■ GOAL OF THE EXERCISE:
Your answer should be every line of the records that contains the word "CLÁUSULA".
(DATA begins)
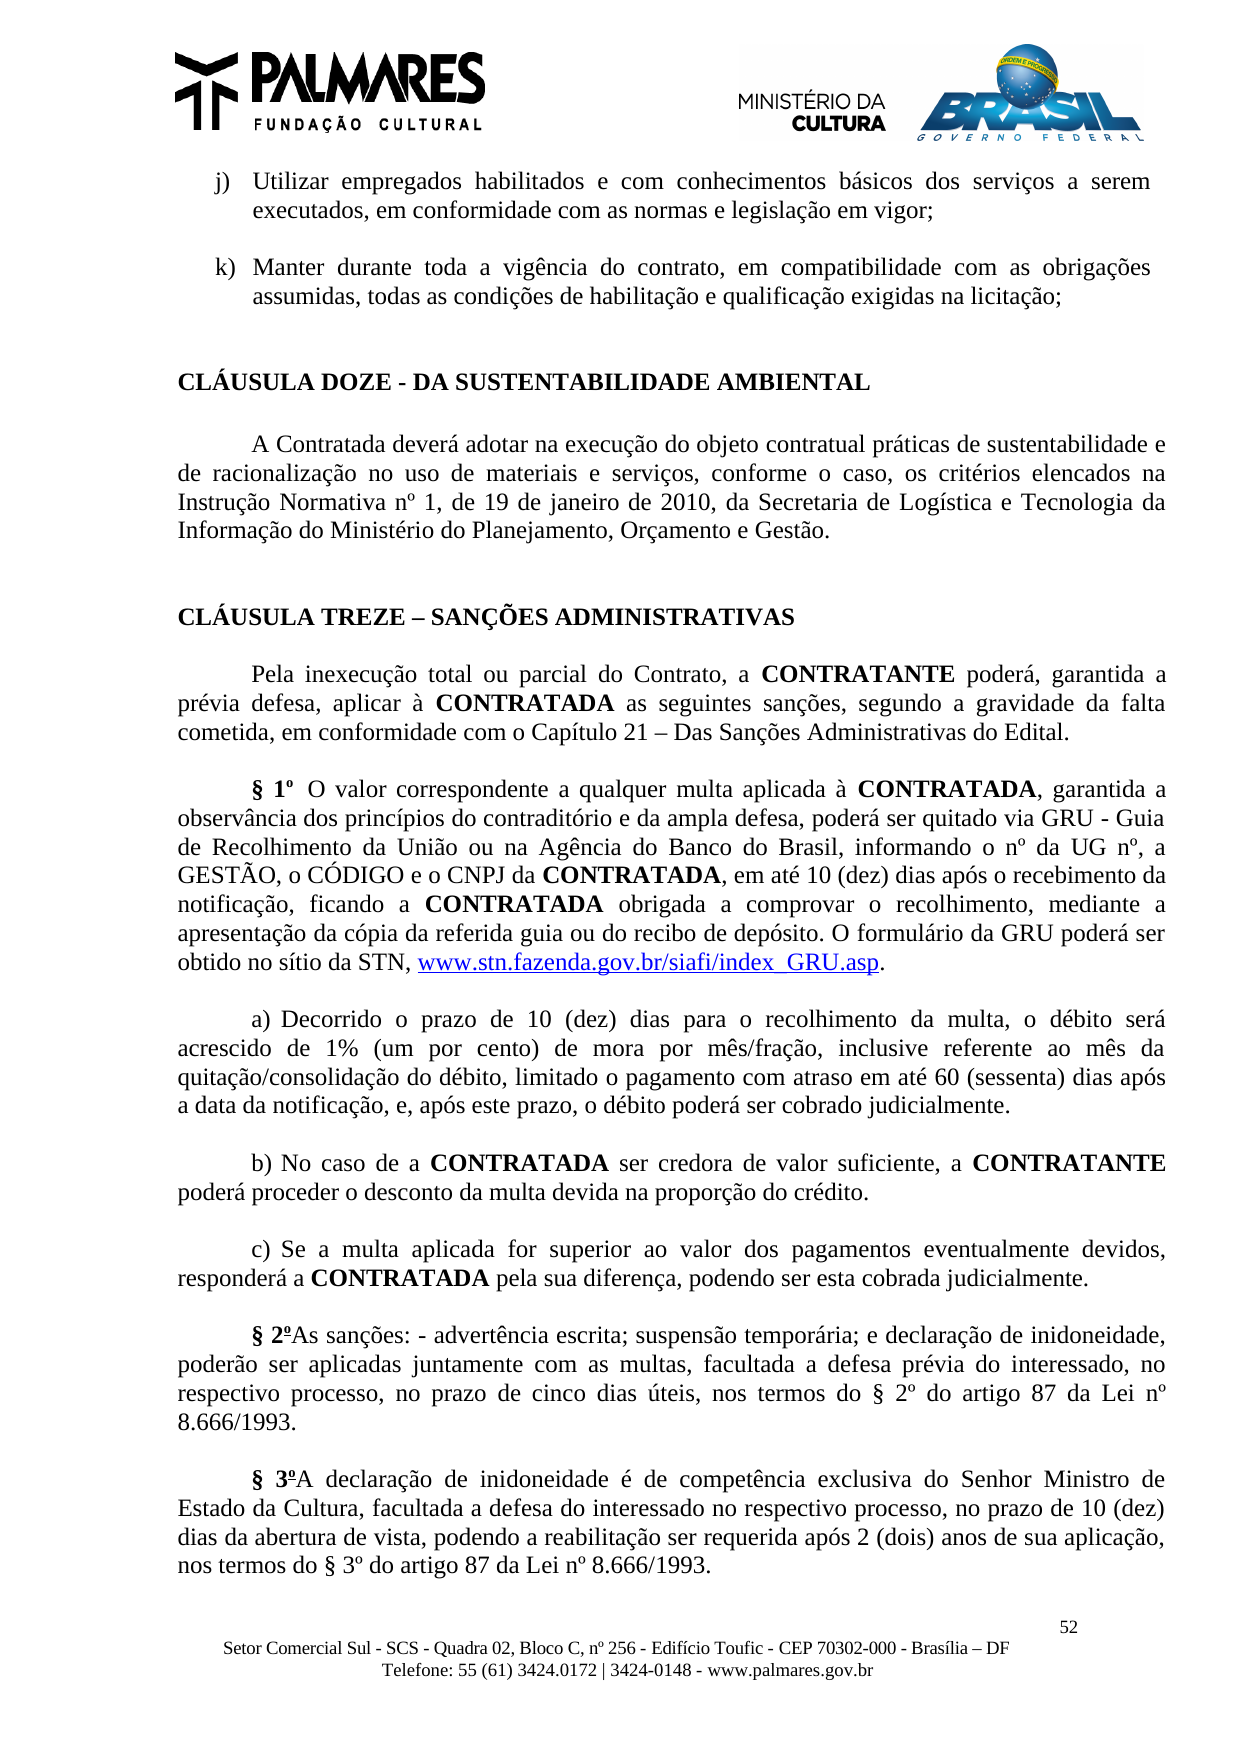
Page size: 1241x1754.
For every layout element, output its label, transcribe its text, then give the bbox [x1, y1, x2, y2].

list Utilizar empregados habilitados e com conhecimentos básicos dos serviços a serem executados, em conformidade com as normas e legislação em vigor; [215, 166, 1152, 224]
text a) Decorrido o prazo de 10 (dez) dias para o recolhimento da multa, o débito será acrescido de 1% (um por cento) de mora por mês/fração, inclusive referente ao mês da quitação/consolidação do débito, limitado o pagamento com atraso em até 60 (sessenta) dias após a data da notificação, e, após este prazo, o débito poderá ser cobrado judicialmente. [177, 1004, 1167, 1119]
text CLÁUSULA TREZE – SANÇÕES ADMINISTRATIVAS [177, 602, 1078, 630]
text c) Se a multa aplicada for superior ao valor dos pagamentos eventualmente devidos, responderá a CONTRATADA pela sua diferença, podendo ser esta cobrada judicialmente. [177, 1234, 1167, 1292]
text CLÁUSULA DOZE - DA SUSTENTABILIDADE AMBIENTAL [177, 367, 1167, 396]
list Manter durante toda a vigência do contrato, em compatibilidade com as obrigações assumidas, todas as condições de habilitação e qualificação exigidas na licitação; [215, 252, 1152, 310]
text b) No caso de a CONTRATADA ser credora de valor suficiente, a CONTRATANTE poderá proceder o desconto da multa devida na proporção do crédito. [177, 1148, 1167, 1205]
text Pela inexecução total ou parcial do Contrato, a CONTRATANTE poderá, garantida a prévia defesa, aplicar à CONTRATADA as seguintes sanções, segundo a gravidade da falta cometida, em conformidade com o Capítulo 21 – Das Sanções Administrativas do Edital. [177, 659, 1167, 745]
picture [175, 52, 485, 133]
list A Contratada deverá adotar na execução do objeto contratual práticas de sustentabilidade e de racionalização no uso de materiais e serviços, conforme o caso, os critérios elencados na Instrução Normativa nº 1, de 19 de janeiro de 2010, da Secretaria de Logística e Tecnologia da Informação do Ministério do Planejamento, Orçamento e Gestão. [177, 429, 1167, 544]
text § 3oA declaração de inidoneidade é de competência exclusiva do Senhor Ministro de Estado da Cultura, facultada a defesa do interessado no respectivo processo, no prazo de 10 (dez) dias da abertura de vista, podendo a reabilitação ser requerida após 2 (dois) anos de sua aplicação, nos termos do § 3º do artigo 87 da Lei nº 8.666/1993. [177, 1464, 1167, 1579]
text § 1o O valor correspondente a qualquer multa aplicada à CONTRATADA, garantida a observância dos princípios do contraditório e da ampla defesa, poderá ser quitado via GRU - Guia de Recolhimento da União ou na Agência do Banco do Brasil, informando o nº da UG nº, a GESTÃO, o CÓDIGO e o CNPJ da CONTRATADA, em até 10 (dez) dias após o recebimento da notificação, ficando a CONTRATADA obrigada a comprovar o recolhimento, mediante a apresentação da cópia da referida guia ou do recibo de depósito. O formulário da GRU poderá ser obtido no sítio da STN, www.stn.fazenda.gov.br/siafi/index_GRU.asp. [177, 774, 1167, 975]
text § 2oAs sanções: - advertência escrita; suspensão temporária; e declaração de inidoneidade, poderão ser aplicadas juntamente com as multas, facultada a defesa prévia do interessado, no respectivo processo, no prazo de cinco dias úteis, nos termos do § 2º do artigo 87 da Lei nº 8.666/1993. [177, 1320, 1167, 1435]
picture [739, 44, 1144, 141]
(DATA ends)
■ ANSWER BELOW:
text CLÁUSULA TREZE – SANÇÕES ADMINISTRATIVAS [177, 602, 1078, 630]
text CLÁUSULA DOZE - DA SUSTENTABILIDADE AMBIENTAL [177, 367, 1167, 396]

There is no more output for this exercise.